### WORK INSTRUCTIONS
Copy out each line featuring the string "Người" from the entries beneath.

· · · · · · ·

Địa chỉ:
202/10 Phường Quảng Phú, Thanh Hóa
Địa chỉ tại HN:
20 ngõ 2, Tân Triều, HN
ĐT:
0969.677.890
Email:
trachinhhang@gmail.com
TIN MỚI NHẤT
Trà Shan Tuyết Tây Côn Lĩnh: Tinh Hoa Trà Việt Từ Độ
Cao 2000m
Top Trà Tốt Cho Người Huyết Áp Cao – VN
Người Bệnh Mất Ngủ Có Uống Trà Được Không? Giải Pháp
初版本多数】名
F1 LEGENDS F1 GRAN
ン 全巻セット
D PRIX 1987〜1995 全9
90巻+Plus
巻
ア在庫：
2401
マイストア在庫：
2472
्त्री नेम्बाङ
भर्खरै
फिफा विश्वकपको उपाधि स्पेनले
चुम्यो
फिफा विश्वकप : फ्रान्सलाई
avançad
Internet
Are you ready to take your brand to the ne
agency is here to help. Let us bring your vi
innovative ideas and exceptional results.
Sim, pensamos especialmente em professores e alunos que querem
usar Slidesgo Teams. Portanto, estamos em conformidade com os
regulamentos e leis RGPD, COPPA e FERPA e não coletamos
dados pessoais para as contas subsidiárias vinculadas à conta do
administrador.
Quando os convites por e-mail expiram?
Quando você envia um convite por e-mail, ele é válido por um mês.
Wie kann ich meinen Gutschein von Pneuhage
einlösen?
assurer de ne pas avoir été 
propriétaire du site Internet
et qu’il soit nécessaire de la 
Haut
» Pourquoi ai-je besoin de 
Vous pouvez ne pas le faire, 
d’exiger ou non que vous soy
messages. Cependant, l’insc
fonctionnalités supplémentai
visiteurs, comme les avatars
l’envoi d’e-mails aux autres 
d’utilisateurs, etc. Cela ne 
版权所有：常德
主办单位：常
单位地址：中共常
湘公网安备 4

· · · · · · ·

### TASK OUTPUT
Top Trà Tốt Cho Người Huyết Áp Cao – VN
Người Bệnh Mất Ngủ Có Uống Trà Được Không? Giải Pháp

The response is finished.